Nursing graduate is driven to share her story and raise awareness about Post Traumatic Stress Disorder
When Andy Nourse met someone new, he asked “What’s your story?” as a way to learn more about his new acquaintance. Little did his wife, Jacquie Nourse ’16, know that her story would take her down a path paved with the grief and anger of suicide, and ultimately, strengthen her resolve to help others.
The story of Jacquie and Andy
Jacquie and Andy met in the Army while stationed in Germany. Both Wisconsin natives, they immediately bonded over the Badgers and Packers, were married overseas and returned to Wisconsin where they happily started a family, adding daughter Caitlin and son Carter. But the return home was painful, as well. While Jacquie pursued her passion by enrolling in a nursing program at nearby Northcentral Technical College, Andy was often gripped by depression and had trouble keeping a job.
Andy’s struggle with depression worsened. “Each June he would go into a funk where he wasn’t happy with our marriage, with life; he would spend money frivolously and blame it on his time in the military,” Jacquie said. She knew it stemmed from some tough deployments (Gulf War, Bosnia and Somalia) but Andy chose not to share his memories from those experiences.
In spring of 2014, Andy moved out of their home, and two weeks later, asked for a divorce. Jacquie was still hopeful, despite juggling her work as a nurse, managing divorce court requirements and time between her husband and children. In July, she and Caitlin returned from a trip to Summerfest and met up with Andy and Carter. “He came over to see the kids, and I could tell he was ‘off’. When he left that night, he hugged those kids like I had never seen him do before.”
Merely a day later, she received the call that no wife wants to receive — Andy had taken his
After the blur of a funeral and with “incredible” support of her family and friends, Jacquie was able to secure appropriate veterans’ survivor benefits and take some time off work immediately following Andy’s death.
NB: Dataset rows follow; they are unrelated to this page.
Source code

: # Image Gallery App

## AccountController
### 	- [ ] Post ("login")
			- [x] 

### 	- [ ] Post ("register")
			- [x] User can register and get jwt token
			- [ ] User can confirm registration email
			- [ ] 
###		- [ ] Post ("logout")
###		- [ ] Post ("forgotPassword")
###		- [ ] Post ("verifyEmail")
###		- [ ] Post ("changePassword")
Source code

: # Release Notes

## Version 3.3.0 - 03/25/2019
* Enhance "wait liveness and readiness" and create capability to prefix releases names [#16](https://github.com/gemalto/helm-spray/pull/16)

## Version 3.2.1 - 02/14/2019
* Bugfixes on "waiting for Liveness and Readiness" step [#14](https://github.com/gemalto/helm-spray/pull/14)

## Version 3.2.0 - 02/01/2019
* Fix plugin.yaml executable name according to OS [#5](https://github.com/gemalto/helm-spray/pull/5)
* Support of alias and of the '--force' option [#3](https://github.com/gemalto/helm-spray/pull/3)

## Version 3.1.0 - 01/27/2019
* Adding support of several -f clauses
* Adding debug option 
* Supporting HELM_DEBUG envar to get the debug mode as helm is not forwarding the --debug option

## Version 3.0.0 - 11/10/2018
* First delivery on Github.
When she was ready, and with the support of her children, she enrolled in the Bachelor of Science in Nursing (BSN) program through UW-Green Bay.
It was a good fit. The UW-Green Bay program offers both face-to-face and online classes and places a strong emphasis on community health nursing, explains Rebecca Hovarter, UW-Green Bay lecturer. “Community health nurses need to function with a higher level of critical thinking,” says Hovarter. “We encourage students in the program to look at all aspects of each patient, and their mental health is always a critical part of that.”
The program was ideal for Jacquie. She was able to reflect on and study her own personal story, and with the benefit of hindsight, her husband’s struggle with Post Traumatic Stress Disorder (PTSD). She realized that there is not enough awareness and programming, particularly for military veterans who are struggling with PTSD. According to the National Center for PTSD, about eight out of every 100 people will experience PTSD in their lifetime.
“I knew that Andy struggled with depression,” said Jacquie, “but he was also someone who was very stubborn when it came to getting help or taking medication. He thought he just ‘needed to get through this’ to feel better.” As she went through his belongings, she found a prescription with only a few pills missing, and realized that Andy had not been fully committed to fighting the symptoms of PTSD.
Jacquie’s pursuit of her degree became a positive outlet for her grief, and the nursing program allowed for flexibility in her assignments and project work. Jacquie was encouraged to use her assignments to tell her story and help her through her journey. It created the perfect space for Jacquie.“I did more healing the last semester of school than the previous two years,” she said.
“I dove into the root causes (of suicide, depression) and what I could do to move on and help others, despite what I had gone through.”
Sharing her story
Jacquie is now able to share her story and encourage other military veterans to look for, and act on, the signs and struggles that come with PTSD. Jacquie graduated in December of 2016. She now works at Aspirus Hospital in Wausau on the MAP (Medical Adolescents and Pediatrics) unit. Creating awareness about PTSD and suicide prevention continues to be her passion. She is involved with the Tragedy Assistance Program for Survivors (TAPS) organization and will begin as a volunteer for the Crisis Text Line — a growing text support system for anyone in crisis. With family her main focus, she continues to demonstrate to her children that awareness is critical, talking about suicide is okay, and that nurses need to have a knowledgeable and complete understanding of the person — not just the medical diagnosis.
By speaking boldly and courageously about the circumstances regarding her husband’s death, Jacquie is raising awareness for those suffering from PTSD. Her hope is to spread the word so fewer families lose loved ones.